▸ Document segment
-- Opening Marker --
Healthcare Heal Thy Footprint

[Editor's Note: This is the first segment of a three-part series about greening the healthcare industry.]

Energy costs for healthcare organizations are over $8.5 billion, industry green house gas emissions make up 8 percent of the U.S. total, and healthcare facilities are second only to the food industry in producing waste. Yet in some sectors of the healthcare industry, major players have been slow to go green.

As the scrutiny of healthcare costs becomes more intense, will government incentives motivate the healthcare industry sustainability laggards to green up or will the slow starters overcome their inertia and finally follow green leaders in realizing opportunities for gain and good?

As the main healthcare industry sectors -- hospitals, pharmaceuticals, medical product and devices, and insurance -- vary significantly in products, services, structure, sustainability and transparency, it makes sense to look at each piece separately.

For the hospital sector, profit margins often hover in the single digits and with hospitals using twice the energy of a typical building, savings could add up quickly. Yet many of the largest hospital organizations lack any visible plan to tackle environmental impacts. In Newsweek's Green Rankings, only two of the largest for-profit hospital organizations, HCA and Universal Health Systems, made the list and both scored in the bottom 10 percent

None of the six largest private hospital organizations with 442 hospitals combined (6.7 percent of market) provide environmental accounting in their annual reports. And many of the largest nonprofit hospital organizations fare no better, with none of the top five providing any obvious mention of environmental sustainability on their websites.
-- Closing Marker --
▸ Data listing
-- Opening Marker --
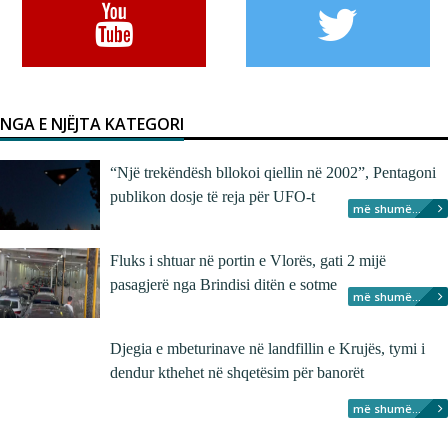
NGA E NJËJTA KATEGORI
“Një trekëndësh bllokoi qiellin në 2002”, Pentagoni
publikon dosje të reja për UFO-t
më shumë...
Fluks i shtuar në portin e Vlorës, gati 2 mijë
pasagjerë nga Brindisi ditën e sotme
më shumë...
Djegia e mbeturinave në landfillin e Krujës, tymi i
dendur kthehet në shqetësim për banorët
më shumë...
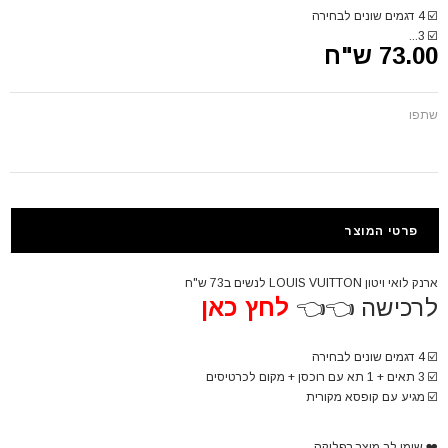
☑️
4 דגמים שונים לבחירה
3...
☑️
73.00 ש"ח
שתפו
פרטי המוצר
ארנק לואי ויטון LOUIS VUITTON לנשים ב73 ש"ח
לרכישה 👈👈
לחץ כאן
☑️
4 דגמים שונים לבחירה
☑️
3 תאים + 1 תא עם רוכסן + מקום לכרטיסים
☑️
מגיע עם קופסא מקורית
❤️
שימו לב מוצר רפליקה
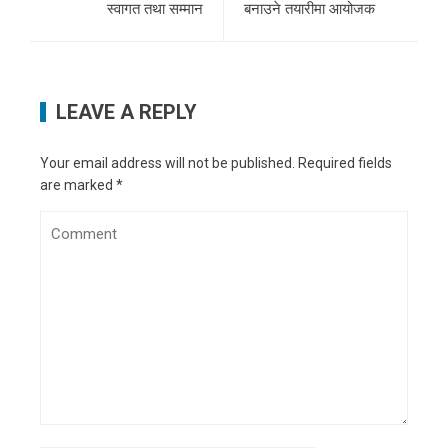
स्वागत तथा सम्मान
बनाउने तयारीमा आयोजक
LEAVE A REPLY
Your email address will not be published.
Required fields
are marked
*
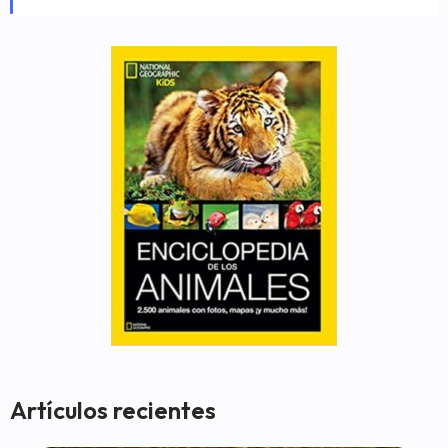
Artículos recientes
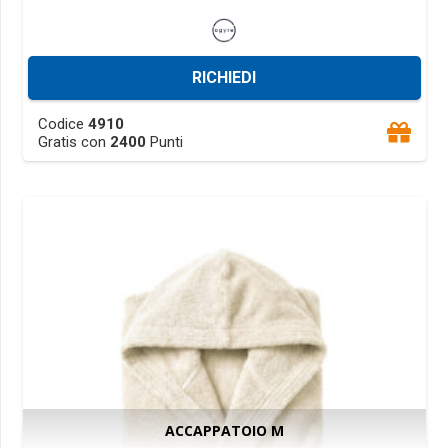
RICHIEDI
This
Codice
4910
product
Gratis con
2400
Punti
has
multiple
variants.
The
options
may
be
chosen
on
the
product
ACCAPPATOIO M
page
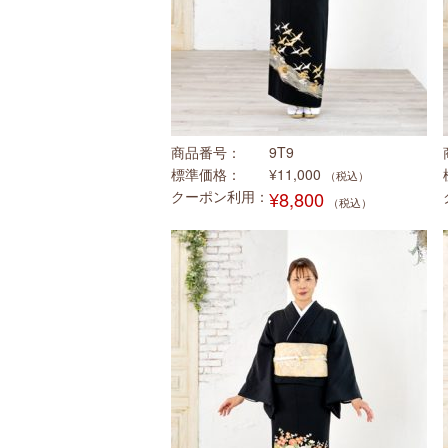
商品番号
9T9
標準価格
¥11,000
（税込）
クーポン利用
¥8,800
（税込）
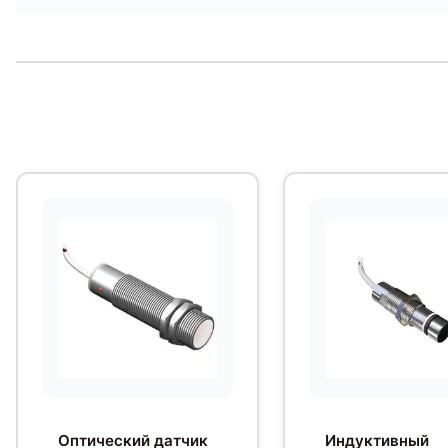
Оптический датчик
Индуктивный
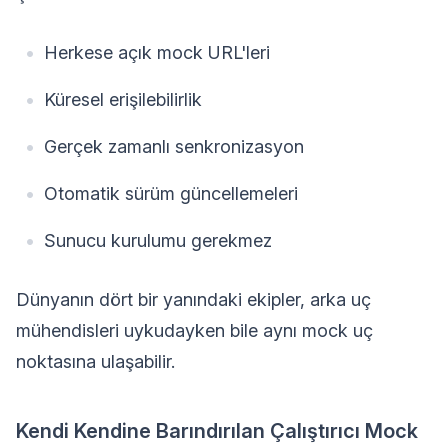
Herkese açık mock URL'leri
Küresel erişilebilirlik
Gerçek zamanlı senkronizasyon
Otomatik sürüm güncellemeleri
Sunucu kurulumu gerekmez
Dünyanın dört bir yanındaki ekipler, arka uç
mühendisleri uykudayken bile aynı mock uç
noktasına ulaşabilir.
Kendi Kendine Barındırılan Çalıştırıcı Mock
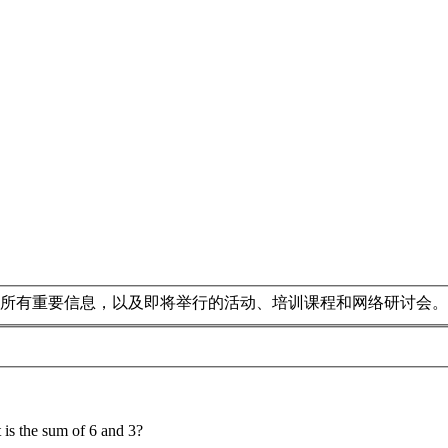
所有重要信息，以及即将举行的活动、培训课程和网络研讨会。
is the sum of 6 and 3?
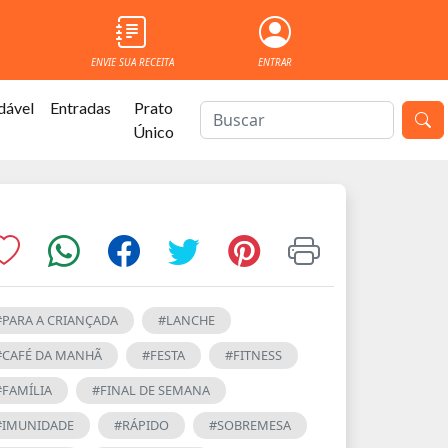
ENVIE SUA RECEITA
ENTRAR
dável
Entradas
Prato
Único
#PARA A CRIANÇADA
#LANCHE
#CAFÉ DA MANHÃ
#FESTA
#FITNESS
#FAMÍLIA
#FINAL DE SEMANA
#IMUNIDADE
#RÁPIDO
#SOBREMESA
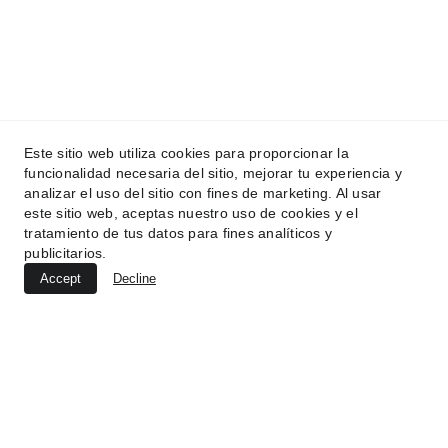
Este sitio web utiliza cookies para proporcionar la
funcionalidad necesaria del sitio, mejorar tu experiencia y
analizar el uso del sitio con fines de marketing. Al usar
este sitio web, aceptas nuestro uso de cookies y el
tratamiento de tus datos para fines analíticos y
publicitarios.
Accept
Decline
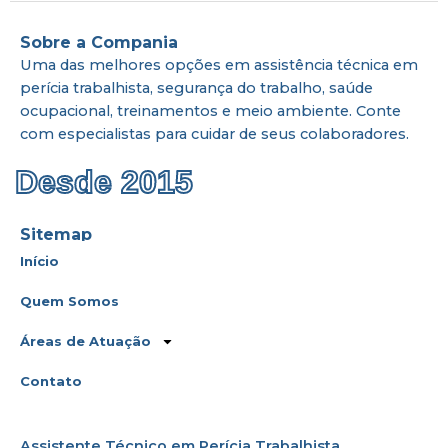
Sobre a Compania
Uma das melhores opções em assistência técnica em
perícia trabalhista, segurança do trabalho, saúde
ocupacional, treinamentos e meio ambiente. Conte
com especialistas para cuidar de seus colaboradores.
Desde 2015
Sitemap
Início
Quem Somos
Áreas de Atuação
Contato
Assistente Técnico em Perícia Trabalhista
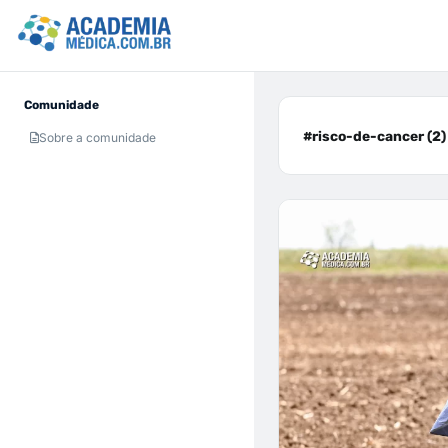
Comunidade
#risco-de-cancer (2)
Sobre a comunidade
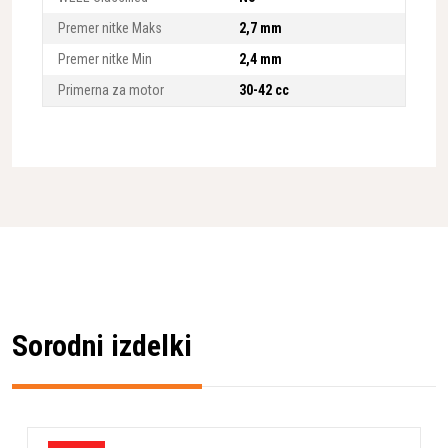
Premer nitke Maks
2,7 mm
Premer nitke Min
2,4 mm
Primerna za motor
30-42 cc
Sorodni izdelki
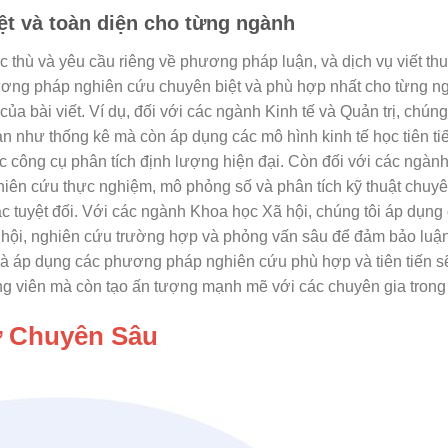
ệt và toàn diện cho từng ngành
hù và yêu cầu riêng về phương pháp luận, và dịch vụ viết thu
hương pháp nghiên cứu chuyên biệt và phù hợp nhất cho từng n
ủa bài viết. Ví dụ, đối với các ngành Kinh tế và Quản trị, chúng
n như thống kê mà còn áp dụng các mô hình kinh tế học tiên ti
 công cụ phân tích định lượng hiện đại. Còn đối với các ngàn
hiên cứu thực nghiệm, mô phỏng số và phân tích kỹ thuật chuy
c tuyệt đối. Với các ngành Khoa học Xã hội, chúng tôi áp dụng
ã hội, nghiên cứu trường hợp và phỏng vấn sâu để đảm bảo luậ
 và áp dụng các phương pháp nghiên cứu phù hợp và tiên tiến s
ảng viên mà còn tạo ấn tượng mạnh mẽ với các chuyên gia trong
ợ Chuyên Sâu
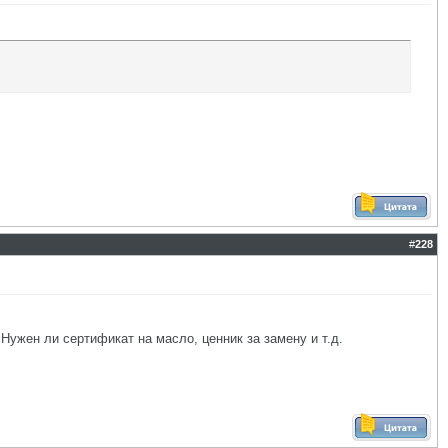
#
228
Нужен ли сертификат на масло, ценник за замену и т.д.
-- Closing Marker --
▸ Check your understanding
a. In the article on greening healthcare, which two of the largest for-profit hospital organizations made Newsweek's Green Rankings?
b. Please carry on the article on greening healthcare from its last sentence.
The material is not needed here.

▸ Results for each task
a. HCA and Universal Health Systems.

b.
Newsweek Green rankings and a review of the large hospital organizations' websites hint at two big problems. Large hospital organizations are leaving green money on the table by ignoring sustainability advantages. In addition, transparency on environmental issues is hard to find. This lack of transparency and standardized metrics obscures opportunities and stymies effective action.

Effective action is further complicated by a highly fragmented industry structure. With 6,529 hospitals where the largest single player is the U.S. government (1,200 hospitals) and where the industry is dominated by nonprofits (60 percent of the market), the largest players haven't yet followed many for-profit industries in developing and reporting sustainability metrics, reporting to the Carbon Disclosure Project, or creating regular, periodic environmental responsibility reports.

The good news is that some hospitals, both government and non-government, are already up at bat investing their own capital and taking advantage of the billions of dollars for energy efficiency in the stimulus package, plus tax incentives and federal grants to fund improvements. The green leaders in government, private, and nonprofit hospitals are forging the way by tackling energy, waste, and the supply chain, and by creating a more sustainable patient experience.